I attempted to pack up as much as I could before my holiday. However, I soon discovered I was woefully under prepared. In my mind, it seemed like I didn't have that much stuff - until I started to try to pack it all. Time was running out - I had a party to go to that night. I started haphazardly throwing into a tote bag, without much regard or care to wrap up delicate items.
When I started unpacking, I went through my Snoopy tote bag that had odds and ends in it. My hand reached into the blue bag. I pulled out one of my few Peruvian decor items I kept for myself - a small, black ceramic bird. On the bird's back, the artisan has spelled out Peru from
the base of the bird's neck to the beginning of the bird's tail. It was
the only one I'd seen in my travels that looked like that.
As I pulled out the little bird, I was immediately shocked and crushed to discover that my little bird had broken apart in my frenetic, push and shove move that I had just finished. As I held the two pieces in my hands, I felt very upset that my carelessness had cost my bird its tail.
If only I had taken time to properly care for it, protect it, wrap it up in something
soft, or been more careful with my tote bag, the bird wouldn't have broken.
If I really valued and cared for the
little bird, I would have taken better care of it. Yet, in the stress
of moving, I lost oversight on caring for the little things, and now I
had a little broken bird that I couldn't replace.
When I had some time, I sat down in my hand-me down office chair, and commenced operation to reattach the bird's tail to its body. At first, I thought it would be fast and easy. However, the first attempt failed. The glue wouldn't hold the ceramic pieces together because of the way it had broken. Over and over, I added more glue. Yet, it still wouldn't hold. As soon as I moved the bird, the tail would just fall off again.

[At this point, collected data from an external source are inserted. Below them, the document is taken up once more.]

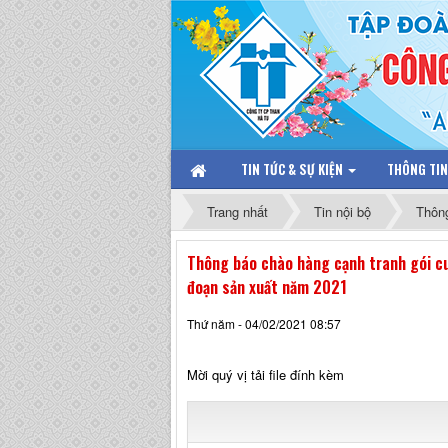
TIN TỨC & SỰ KIỆN
THÔNG TI
Trang nhất
Tin nội bộ
Thôn
Thông báo chào hàng cạnh tranh gói cu
đoạn sản xuất năm 2021
Thứ năm - 04/02/2021 08:57
Mời quý vị tải file đính kèm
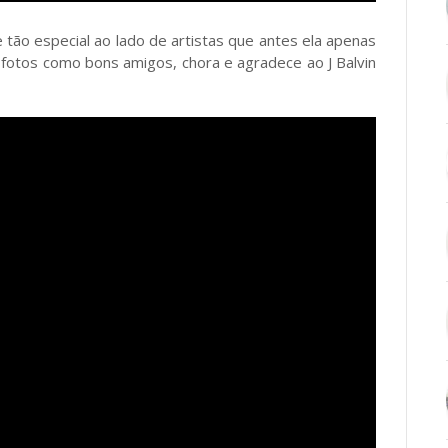
 tão especial ao lado de artistas que antes ela apenas
ra fotos como bons amigos, chora e agradece ao J Balvin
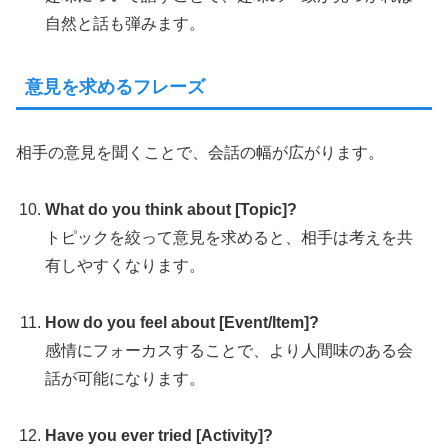
自然と話も弾みます。
意見を求めるフレーズ
相手の意見を聞くことで、会話の幅が広がります。
What do you think about [Topic]?
トピックを絞って意見を求めると、相手は考えを共
有しやすくなります。
How do you feel about [Event/Item]?
感情にフォーカスすることで、より人間味のある会
話が可能になります。
Have you ever tried [Activity]?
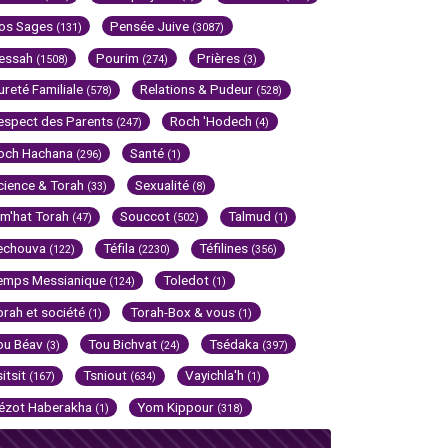
os Sages
Pensée Juive
(131)
(3087)
essah
Pourim
Prières
(1508)
(274)
(3)
ureté Familiale
Relations & Pudeur
(578)
(528)
espect des Parents
Roch 'Hodech
(247)
(4)
och Hachana
Santé
(296)
(1)
cience & Torah
Sexualité
(33)
(8)
im'hat Torah
Souccot
Talmud
(47)
(502)
(1)
echouva
Téfila
Téfilines
(122)
(2230)
(356)
emps Messianique
Toledot
(124)
(1)
orah et société
Torah-Box & vous
(1)
(1)
ou Béav
Tou Bichvat
Tsédaka
(3)
(24)
(397)
sitsit
Tsniout
Vayichla'h
(167)
(634)
(1)
ézot Haberakha
Yom Kippour
(1)
(318)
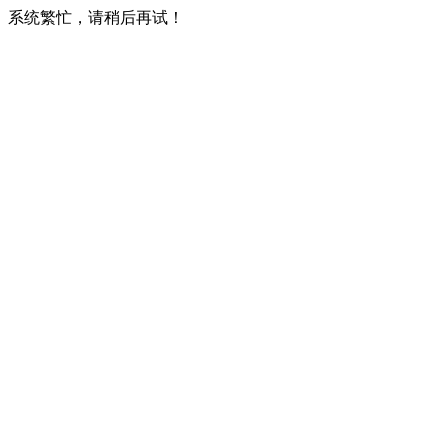
系统繁忙，请稍后再试！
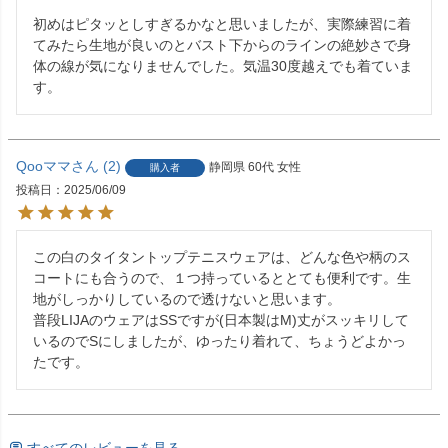
初めはピタッとしすぎるかなと思いましたが、実際練習に着
てみたら生地が良いのとバスト下からのラインの絶妙さで身
体の線が気になりませんでした。気温30度越えでも着ていま
す。
Qooママ
2
静岡県
60代
女性
購入者
投稿日
2025/06/09
この白のタイタントップテニスウェアは、どんな色や柄のス
コートにも合うので、１つ持っているととても便利です。生
地がしっかりしているので透けないと思います。

普段LIJAのウェアはSSですが(日本製はM)丈がスッキリして
いるのでSにしましたが、ゆったり着れて、ちょうどよかっ
たです。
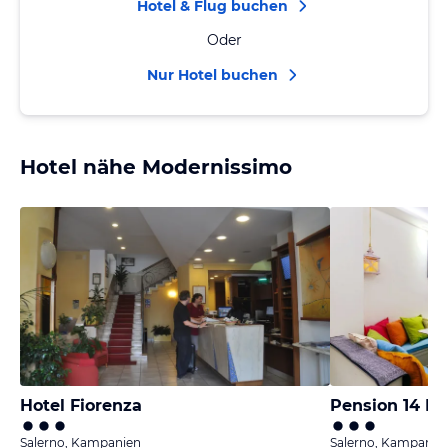
Hotel & Flug buchen
Oder
Nur Hotel buchen
Hotel nähe Modernissimo
Hotel Fiorenza
Pension 14 Le
Salerno, Kampanien
Salerno, Kampanie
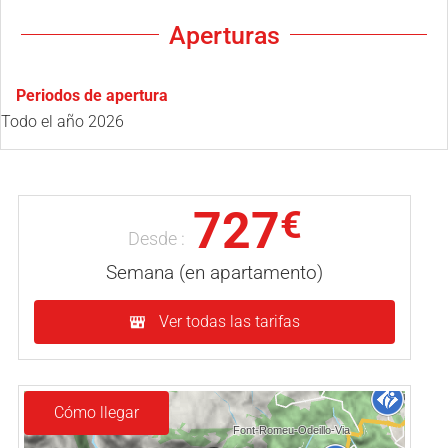
Aperturas
Periodos de apertura
Todo el año 2026
727
€
Desde :
Semana (en apartamento)
Ver todas las tarifas
Cómo llegar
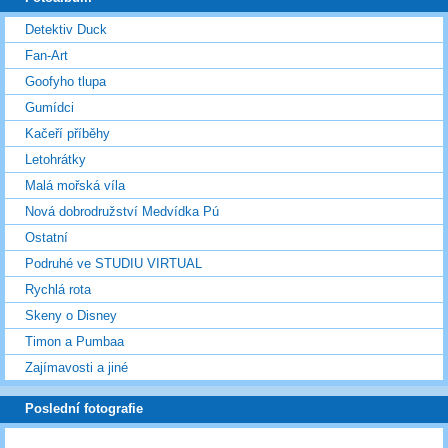
Detektiv Duck
Fan-Art
Goofyho tlupa
Gumídci
Kačeří příběhy
Letohrátky
Malá mořská víla
Nová dobrodružství Medvídka Pú
Ostatní
Podruhé ve STUDIU VIRTUAL
Rychlá rota
Skeny o Disney
Timon a Pumbaa
Zajímavosti a jiné
Poslední fotografie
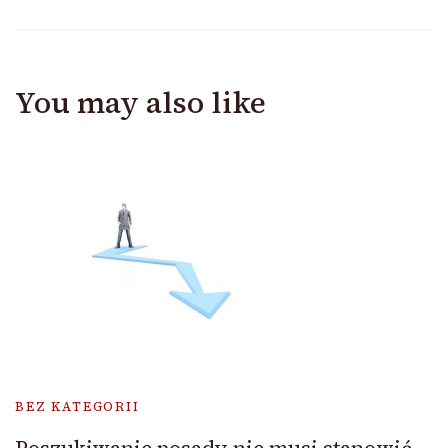
You may also like
BEZ KATEGORII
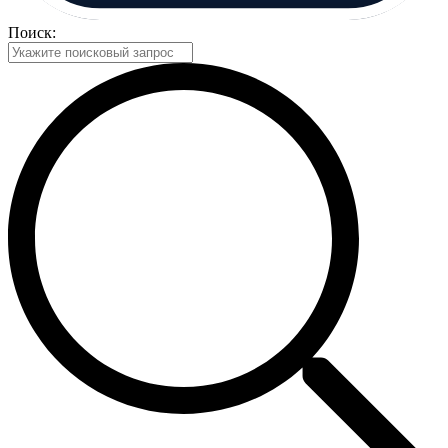
Поиск:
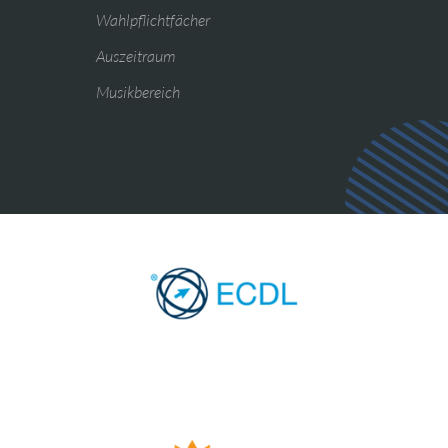
Wahlpflichtfächer
Auszeitraum
Musikbereich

I had hoped that I would be able to repair the bird without any trace of breakage or cracks, yet it wasn't working.
Finally, I realized I needed to not just add glue, but I needed to hold the pieces together while I applied pressure to the pieces to make a bond. I also discovered I needed to fill in the cracks with glue over the length of the crack, around the whole circumference of the two pieces to fill in the gaps between the two sides. I was careful to apply just enough glue, to try to minimize scaring and surface signs of repair.
After a few times applying pressure, and filling in the cracks, I finally had success. My little broken bird is now in one piece again. I've repaired it; however, the cracks still show. There are extra spots of glue that diminish that once black sheen of paint. My repair work looks rougher than I had hoped. The tell-tale signs of repair work, and scars will always remain.
However, my little broken bird is no longer broken. It has been made whole again. It has been repaired. It is in one piece. It has been rescued from a trash can fate. There wasn't a quick fix like I hoped at the beginning. It took time, pressure, and effort, but my little bird is resting in a nice spot on my desk with its tail intact.
I sat at my folding table desk, and looked at my little once-broken bird. I gingerly picked it up and examined it, and my repair work. Suddenly, a pulsating electric thought raced through my mind and body. I realized why my little once broken bird is so special. It reminds me of myself.